Daniel T. Lichter, Domenico Parisi, and Michael C. Taquino

Topic: Geographic Mobility and Immobility among the Rural Poor: Rural Areas as Collecting Grounds for America’s Poor?

Abstracts

Have America’s rural areas become a new “collecting grounds” for the poor and other impoverished minority and immigrant groups?  Historically, rural areas, both in the United States and Europe, have experienced chronic outmigration of the “best and brightest,” including highly educated and skilled young people.  The clear implication is that spatial inequality nationally has accelerated, leaving behind rural people in a rapidly globalizing economy.  Indeed, a recent paper by Theide, Kim, and Valasik (2018) reported substantial post-2000 increases in concentrated rural poverty, measured by increases in the number of high-poverty counties and the share of the population living in these counties.  The demographic processes responsible for new patterns of concentrated poverty, however, are less clearly understand.
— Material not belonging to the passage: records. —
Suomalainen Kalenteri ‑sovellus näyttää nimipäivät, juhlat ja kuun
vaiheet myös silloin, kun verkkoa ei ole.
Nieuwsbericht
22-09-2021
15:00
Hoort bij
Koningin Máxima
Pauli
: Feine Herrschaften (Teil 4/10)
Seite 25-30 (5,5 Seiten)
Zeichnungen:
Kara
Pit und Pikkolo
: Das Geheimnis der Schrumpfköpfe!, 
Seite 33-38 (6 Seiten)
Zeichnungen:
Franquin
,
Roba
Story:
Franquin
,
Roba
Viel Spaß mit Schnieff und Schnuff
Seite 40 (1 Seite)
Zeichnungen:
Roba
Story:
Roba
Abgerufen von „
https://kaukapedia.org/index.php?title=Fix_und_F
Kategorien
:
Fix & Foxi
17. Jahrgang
Previous studies have focused primarily on selective out-migration from rural areas. In this study, we focus on migration both into and out of rural counties, including counties with disproportionately high poverty rates (i.e., over 30 percent).  Our fundamental goal is to shift the usual focus from selective rural out-migration to rural in-migration from urban areas.  Theoretically, we draw on a large urban residential attainment literature which has focused overwhelmingly on the residential mobility of minority populations into predominately white or middle-class neighborhoods (as measured by median income, housing values, or low crime rates).  In this paper, we shift attention to rural areas.  Specifically, we ask (1) whether new rural in-migrants from urban areas are disproportionately poor and economically disadvantaged; and (2) whether rural out-migrants are disproportionately drawn from non-poor and economically advantaged (e.g., as measured by education) populations.

To accomplish our goals, we use up-to-date and newly available proprietary household data from the Panel Survey of Income Dynamics (PSID) linked with population data at the county level.  We nest poor rural people within counties that vary over time along a number of ecological and social demographic indicators, including urbanicity, poverty rates and other indicators of local economic disadvantage, including unemployment, welfare participation, and female headship) from the U.S. decennial Censuses and the American Community Survey.
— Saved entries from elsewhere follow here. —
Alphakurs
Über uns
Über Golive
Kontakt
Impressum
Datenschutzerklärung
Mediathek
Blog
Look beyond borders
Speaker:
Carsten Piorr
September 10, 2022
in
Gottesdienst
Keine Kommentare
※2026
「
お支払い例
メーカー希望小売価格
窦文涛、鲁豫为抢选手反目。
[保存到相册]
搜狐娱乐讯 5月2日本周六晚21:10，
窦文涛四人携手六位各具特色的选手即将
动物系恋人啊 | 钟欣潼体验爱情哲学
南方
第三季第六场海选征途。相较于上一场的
Unlike most previous studies based on cross-sectional (post-migration) data from the Current Population Survey, Decennial Censuses, or American Community Survey, the PSID allows us to measure both pre- and post-migration poverty among movers.  These baseline estimates of poverty are then compared with poverty rates among stayers.   Unlike previous studies, we identify flows or streams of migration, focusing in particular on both the origin and destination of poor and non-poor movers.  We identify movements between metropolitan and nonmetropolitan counties, as well as between economically-diverse and heterogeneous nonmetropolitan counties (e.g., micropolitan and non-core counties).

More broadly, our study provides empirical evidence of the rural-urban interface (Lichter and Brown 2011), i.e., how systems of inter-county migration between urban and rural areas contribute to growing spatial interdependence and economic inequality in America.